Wall Street ended lower on Friday, July 17, as a selloff in artificial intelligence (AI)-related stocks broadened into a broader risk-off sentiment. The Philadelphia SE Semiconductor Index (.SOX) confirmed it had entered a bear market, closing 20.2% below its June 22 record high. The index has tumbled over 18% in July alone, though it remains up nearly 65% year-to-date, compared to the S&P 500's nearly 9% gain.
All three major U.S. stock indexes posted weekly losses. The Dow Jones Industrial Average fell 0.77%, the S&P 500 lost 1.01%, and the Nasdaq Composite dropped 1.40%. Among the Magnificent Seven AI-related megacaps, Meta and Alphabet suffered the worst declines, down 2.7% and 3.2%, respectively.

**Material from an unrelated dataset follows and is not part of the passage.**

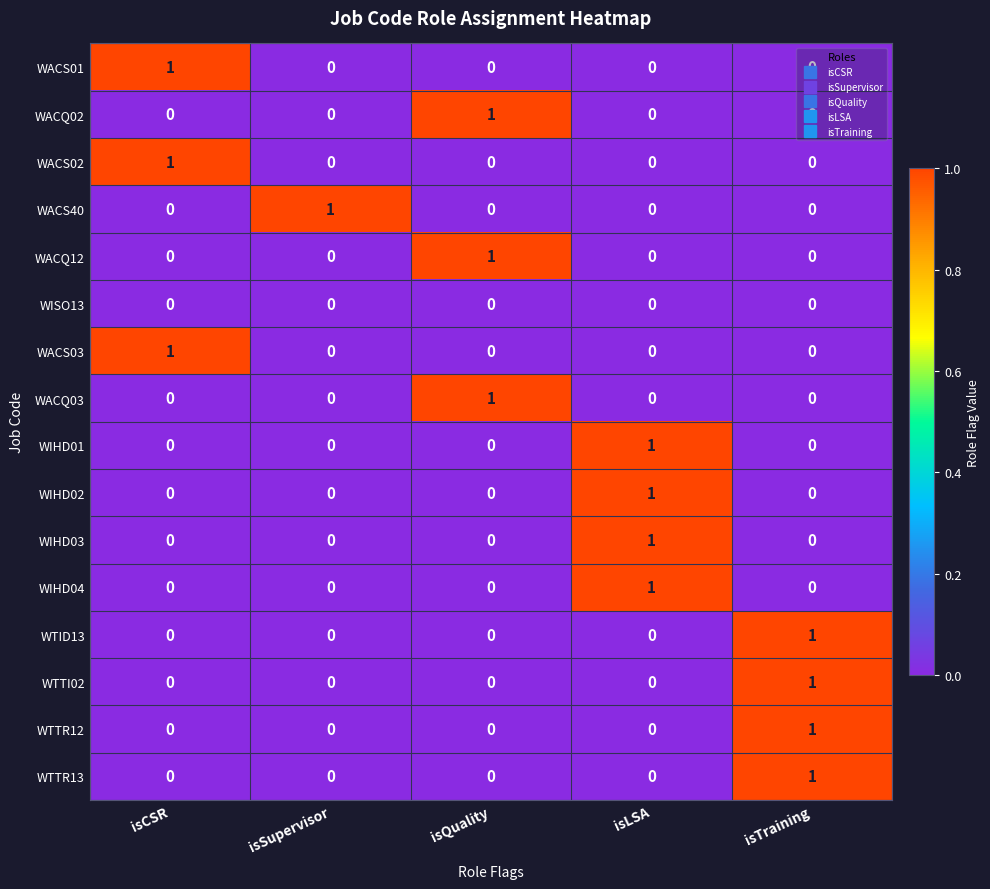

What is the total value across all series at isQuality?

3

Investors have begun positioning for a potential slowdown in the nearly trillion-dollar AI spending boom, with some active managers scaling back exposure. Analysts cited profit-taking, rising scrutiny of AI capital expenditure sustainability, and concerns about competition from Chinese AI startups as key factors driving the selloff.
Taiwan Semiconductor Manufacturing Co. (TSMC) reported stronger-than-expected earnings but announced higher capital expenditures than previously forecast, contributing to the sector's decline. Meanwhile, Chinese AI startup Moonshot unveiled Kimi K3, a 2.8 trillion-parameter model, raising questions about the pace of returns from U.S. tech companies' AI investments.
The selloff occurred despite cooling inflation data, which eased fears of an interest rate hike by the Federal Reserve. Energy stocks were the sole gainers in the S&P 500, benefiting from spiking crude oil prices amid geopolitical tensions.